Im zweiten Teil wenden wir uns der Eltern- und/oder Kinderberatung mit dem Trauma-Bilderbuch zu und erfahren von Möglichkeiten, dieses frei verfügbare Tool in 11 Sprachen zur Aufklärung über Traumafolgen einzusetzen (www.susannestein.de). Die Kinder können dadurch entlastet werden. Die Eltern haben die Chance, ihr Kind besser zu verstehen und bekommen konkrete Hinweise, wie sie ihren unverzichtbaren Teil zur Stabilisierung beitragen können.

Die vollständige Kursbeschreibung finden Sie im LI-Programm für das 1. Schulhalbjahr 2019/20. Die Anmeldung ist ab dem 20.06.19 und nur über das TISS-System möglich (1921V0404).

Aufbaukurs 2 am Institut für Lehrerbildung und Schulentwicklung am 26.11.2019 von 15.00 – 18.00 Uhr

Die Eltern geflüchteter Kinder – mit interkulturellem Wissen die Beziehung fruchtbar gestalten

Die Eltern sind die wichtigsten Personen im Leben von Kindern und das umso mehr, wenn diese – wie geflüchtete Kinder – besondere Schwierigkeiten bewältigen und verarbeiten müssen.

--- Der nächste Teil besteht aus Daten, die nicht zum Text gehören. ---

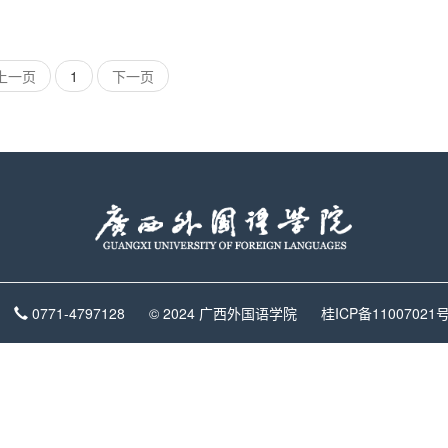
上一页
1
下一页
0771-4797128
© 2024 广西外国语学院
桂ICP备11007021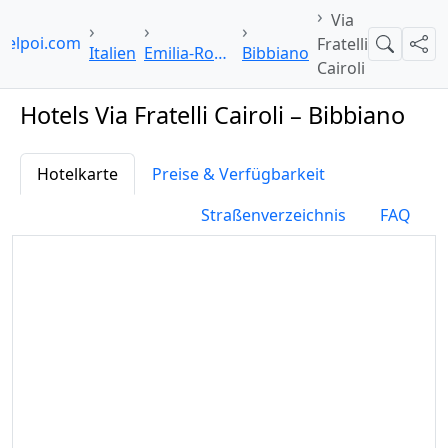
Via
telpoi.com
Fratelli
Suche
Teil
Italien
Emilia-Romagna
Bibbiano
Cairoli
Hotels Via Fratelli Cairoli – Bibbiano
Hotelkarte
Preise & Verfügbarkeit
Straßenverzeichnis
FAQ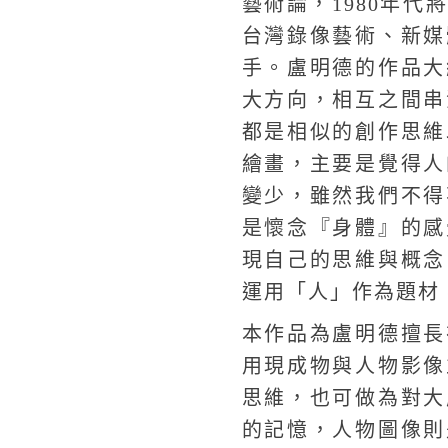
藝術論，1980年
台灣錄像藝術、新媒
手。盧明德的作品大
大方向，相互之間串
都是相似的創作思維
繪畫，主要是覺得人
變少，雖然我們不得
是懷念『身體』的感
現自己的思維與概念
運用「人」作為題材
本作品為盧明德擅長
用現成物與人物影像
思維，也可做為對大
的記憶，人物圖像則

Zugleich sind viele der geflüchteten Eltern trotz großer Ressourcen ihrerseits durch Krieg und Flucht und eine aktuell ungewisse Lebenssituation oft  geschwächt. Auch stoßen sie mit den kulturellen Gepflogenheiten ihrer Heimatländer hier öfter an Grenzen …

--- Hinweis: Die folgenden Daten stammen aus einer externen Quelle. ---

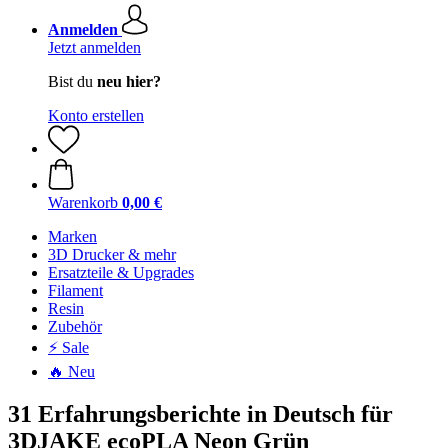
Anmelden
Jetzt anmelden
Bist du
neu hier?
Konto erstellen
Warenkorb
0,00 €
Marken
3D Drucker & mehr
Ersatzteile & Upgrades
Filament
Resin
Zubehör
⚡ Sale
🔥 Neu
31 Erfahrungsberichte in Deutsch für
3DJAKE ecoPLA Neon Grün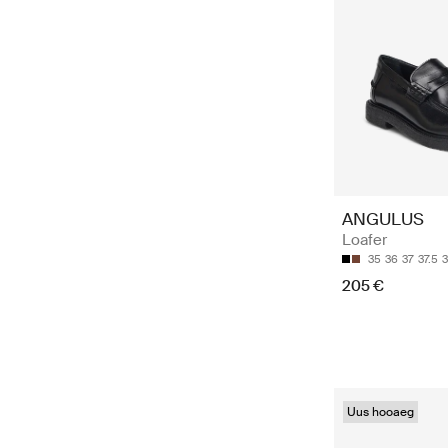
ANGULUS
Loafer
35
36
37
37.5
205 €
Uus hooaeg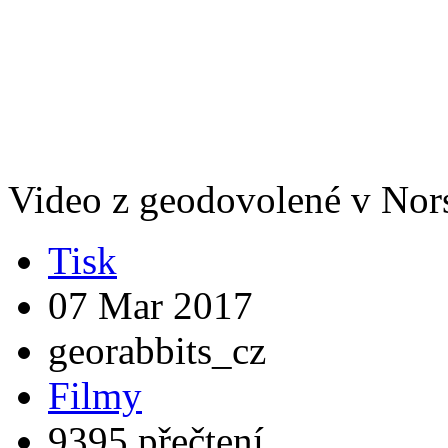
Video z geodovolené v Nor
Tisk
07 Mar 2017
georabbits_cz
Filmy
9395 přečtení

Zunächst geht es um die Frage von Flucht und Identität: Was geht durch Flucht verloren? Was bleibt? Was ist der „Gewinn“? Und was bedeutet dies für den Umgang mit dem neuen Lebensumfeld, wie zum Beispiel der Schule?

Dann befassen wir uns mit unterschiedlichen kulturellen Gepflogenheiten und Regularien …

Auf dieser Basis beschäftigen wir uns mit konkreten Möglichkeiten, den Kontakt zu den Eltern kooperativ gestalten. So können sie ihren wichtigen Part der Stabilisierung ihrer Kinder wirksamer wahrnehmen.

Die vollständige Kursbeschreibung finden Sie im LI-Programm für das 1. Schulhalbjahr 2019/20. Die Anmeldung ist ab dem 20.06.19 und nur über das TISS-System möglich (1921V0405).